INSTRUCTIONS TO FOLLOW → Render the listing from its first line through the line with "class: Ophiuroidea" as a numbered list, leaving out any blank lines.

EXERCISE INPUTS →

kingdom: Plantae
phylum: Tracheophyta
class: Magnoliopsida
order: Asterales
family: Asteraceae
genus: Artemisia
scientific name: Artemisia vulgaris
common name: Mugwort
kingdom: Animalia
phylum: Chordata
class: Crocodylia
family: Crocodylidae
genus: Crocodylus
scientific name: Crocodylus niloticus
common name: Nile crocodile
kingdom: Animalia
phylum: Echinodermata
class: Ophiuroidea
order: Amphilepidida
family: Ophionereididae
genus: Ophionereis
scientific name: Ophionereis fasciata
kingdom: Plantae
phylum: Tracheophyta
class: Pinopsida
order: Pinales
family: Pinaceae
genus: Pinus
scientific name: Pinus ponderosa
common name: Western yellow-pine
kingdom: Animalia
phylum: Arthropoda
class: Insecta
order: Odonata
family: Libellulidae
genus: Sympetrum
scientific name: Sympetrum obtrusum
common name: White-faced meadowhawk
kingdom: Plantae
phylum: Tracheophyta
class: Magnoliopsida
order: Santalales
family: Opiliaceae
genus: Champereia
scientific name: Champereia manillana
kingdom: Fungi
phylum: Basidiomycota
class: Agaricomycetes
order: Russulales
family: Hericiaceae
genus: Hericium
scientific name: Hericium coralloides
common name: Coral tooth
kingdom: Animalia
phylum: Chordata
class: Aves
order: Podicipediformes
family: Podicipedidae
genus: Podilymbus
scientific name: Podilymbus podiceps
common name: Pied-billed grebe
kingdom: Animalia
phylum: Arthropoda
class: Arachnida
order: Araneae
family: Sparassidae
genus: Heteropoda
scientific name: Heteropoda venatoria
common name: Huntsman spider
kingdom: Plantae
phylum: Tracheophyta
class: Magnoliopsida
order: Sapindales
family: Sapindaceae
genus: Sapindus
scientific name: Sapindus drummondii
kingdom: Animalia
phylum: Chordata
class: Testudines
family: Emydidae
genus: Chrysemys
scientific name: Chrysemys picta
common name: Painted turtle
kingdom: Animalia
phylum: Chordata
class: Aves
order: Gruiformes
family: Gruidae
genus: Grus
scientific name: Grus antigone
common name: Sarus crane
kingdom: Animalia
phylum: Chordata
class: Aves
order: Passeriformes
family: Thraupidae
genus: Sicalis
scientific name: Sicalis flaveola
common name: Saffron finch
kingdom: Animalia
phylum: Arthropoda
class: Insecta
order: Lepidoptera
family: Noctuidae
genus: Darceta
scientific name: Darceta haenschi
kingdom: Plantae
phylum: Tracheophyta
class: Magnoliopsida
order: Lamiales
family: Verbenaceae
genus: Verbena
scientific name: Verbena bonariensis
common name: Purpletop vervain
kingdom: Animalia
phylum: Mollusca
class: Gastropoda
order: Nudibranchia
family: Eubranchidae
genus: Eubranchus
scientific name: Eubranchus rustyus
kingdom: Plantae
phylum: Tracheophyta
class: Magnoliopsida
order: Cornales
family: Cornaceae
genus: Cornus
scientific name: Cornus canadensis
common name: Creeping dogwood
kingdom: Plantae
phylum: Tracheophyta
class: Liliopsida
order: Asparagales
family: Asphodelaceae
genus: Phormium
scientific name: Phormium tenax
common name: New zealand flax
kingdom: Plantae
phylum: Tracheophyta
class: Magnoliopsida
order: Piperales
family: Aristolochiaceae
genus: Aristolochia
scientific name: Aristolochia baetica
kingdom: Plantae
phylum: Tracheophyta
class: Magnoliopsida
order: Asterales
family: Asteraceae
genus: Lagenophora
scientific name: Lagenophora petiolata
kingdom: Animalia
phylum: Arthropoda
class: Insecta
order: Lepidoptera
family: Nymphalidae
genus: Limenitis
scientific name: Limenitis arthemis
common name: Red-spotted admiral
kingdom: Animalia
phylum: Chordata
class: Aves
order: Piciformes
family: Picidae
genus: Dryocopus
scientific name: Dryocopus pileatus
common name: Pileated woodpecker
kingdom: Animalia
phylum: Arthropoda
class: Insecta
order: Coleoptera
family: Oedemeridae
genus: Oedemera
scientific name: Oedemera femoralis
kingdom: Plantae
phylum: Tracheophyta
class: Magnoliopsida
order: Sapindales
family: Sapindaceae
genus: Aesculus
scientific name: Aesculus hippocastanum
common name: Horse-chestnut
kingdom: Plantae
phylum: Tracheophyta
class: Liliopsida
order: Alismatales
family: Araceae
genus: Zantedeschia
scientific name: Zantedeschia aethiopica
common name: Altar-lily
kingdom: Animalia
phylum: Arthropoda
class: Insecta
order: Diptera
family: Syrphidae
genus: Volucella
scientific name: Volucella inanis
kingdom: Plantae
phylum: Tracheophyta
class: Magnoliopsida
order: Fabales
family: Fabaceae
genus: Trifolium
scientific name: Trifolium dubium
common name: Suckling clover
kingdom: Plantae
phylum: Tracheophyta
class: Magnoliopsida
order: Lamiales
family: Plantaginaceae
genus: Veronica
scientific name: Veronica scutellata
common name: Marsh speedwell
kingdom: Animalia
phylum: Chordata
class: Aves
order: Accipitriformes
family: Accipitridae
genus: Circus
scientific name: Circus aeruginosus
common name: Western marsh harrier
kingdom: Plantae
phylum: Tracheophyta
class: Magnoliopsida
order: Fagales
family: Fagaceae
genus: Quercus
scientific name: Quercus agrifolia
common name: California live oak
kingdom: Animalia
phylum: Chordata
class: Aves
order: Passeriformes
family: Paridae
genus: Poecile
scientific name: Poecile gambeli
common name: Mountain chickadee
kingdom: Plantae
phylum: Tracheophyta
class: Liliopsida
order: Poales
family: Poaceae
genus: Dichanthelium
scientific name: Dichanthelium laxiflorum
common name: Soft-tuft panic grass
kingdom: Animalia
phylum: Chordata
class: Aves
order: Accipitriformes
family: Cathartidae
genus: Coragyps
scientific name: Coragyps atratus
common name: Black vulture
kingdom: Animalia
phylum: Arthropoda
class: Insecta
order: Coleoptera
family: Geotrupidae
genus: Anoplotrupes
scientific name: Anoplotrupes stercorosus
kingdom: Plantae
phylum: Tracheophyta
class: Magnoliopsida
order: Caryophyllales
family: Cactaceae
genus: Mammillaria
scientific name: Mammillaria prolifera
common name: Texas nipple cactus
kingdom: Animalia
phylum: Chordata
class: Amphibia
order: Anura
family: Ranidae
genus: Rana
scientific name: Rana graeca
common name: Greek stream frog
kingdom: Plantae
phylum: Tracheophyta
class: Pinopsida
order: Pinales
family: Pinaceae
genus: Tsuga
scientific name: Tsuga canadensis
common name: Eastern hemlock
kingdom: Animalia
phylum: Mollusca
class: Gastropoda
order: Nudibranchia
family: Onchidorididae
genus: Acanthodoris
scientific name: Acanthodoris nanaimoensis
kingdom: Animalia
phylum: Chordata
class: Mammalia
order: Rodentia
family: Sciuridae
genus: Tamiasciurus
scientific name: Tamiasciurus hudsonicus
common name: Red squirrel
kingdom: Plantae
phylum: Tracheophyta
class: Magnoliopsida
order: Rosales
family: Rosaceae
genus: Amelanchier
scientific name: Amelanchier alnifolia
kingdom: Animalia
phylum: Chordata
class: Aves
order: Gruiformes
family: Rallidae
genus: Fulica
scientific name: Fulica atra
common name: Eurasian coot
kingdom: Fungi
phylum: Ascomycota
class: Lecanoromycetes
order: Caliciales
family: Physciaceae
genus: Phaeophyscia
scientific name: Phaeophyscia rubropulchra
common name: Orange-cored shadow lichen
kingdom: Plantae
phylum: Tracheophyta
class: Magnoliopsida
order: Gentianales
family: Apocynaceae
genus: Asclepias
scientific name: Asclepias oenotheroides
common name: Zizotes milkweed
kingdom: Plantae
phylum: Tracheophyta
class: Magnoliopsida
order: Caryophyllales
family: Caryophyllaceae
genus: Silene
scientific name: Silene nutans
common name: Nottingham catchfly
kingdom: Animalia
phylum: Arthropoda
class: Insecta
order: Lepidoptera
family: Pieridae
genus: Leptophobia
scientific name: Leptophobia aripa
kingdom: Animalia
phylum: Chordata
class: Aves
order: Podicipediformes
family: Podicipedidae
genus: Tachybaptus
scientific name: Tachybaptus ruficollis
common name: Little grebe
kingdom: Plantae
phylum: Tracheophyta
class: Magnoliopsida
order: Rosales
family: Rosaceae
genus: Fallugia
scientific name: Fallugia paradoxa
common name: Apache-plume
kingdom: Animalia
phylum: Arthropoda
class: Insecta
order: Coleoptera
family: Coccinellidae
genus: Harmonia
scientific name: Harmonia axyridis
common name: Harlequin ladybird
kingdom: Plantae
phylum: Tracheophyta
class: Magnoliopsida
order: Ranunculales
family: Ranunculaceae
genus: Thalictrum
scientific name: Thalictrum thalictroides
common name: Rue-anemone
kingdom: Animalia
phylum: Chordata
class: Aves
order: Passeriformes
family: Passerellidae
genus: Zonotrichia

RESULT OF THE EXERCISE →
1. kingdom: Plantae
2. phylum: Tracheophyta
3. class: Magnoliopsida
4. order: Asterales
5. family: Asteraceae
6. genus: Artemisia
7. scientific name: Artemisia vulgaris
8. common name: Mugwort
9. kingdom: Animalia
10. phylum: Chordata
11. class: Crocodylia
12. family: Crocodylidae
13. genus: Crocodylus
14. scientific name: Crocodylus niloticus
15. common name: Nile crocodile
16. kingdom: Animalia
17. phylum: Echinodermata
18. class: Ophiuroidea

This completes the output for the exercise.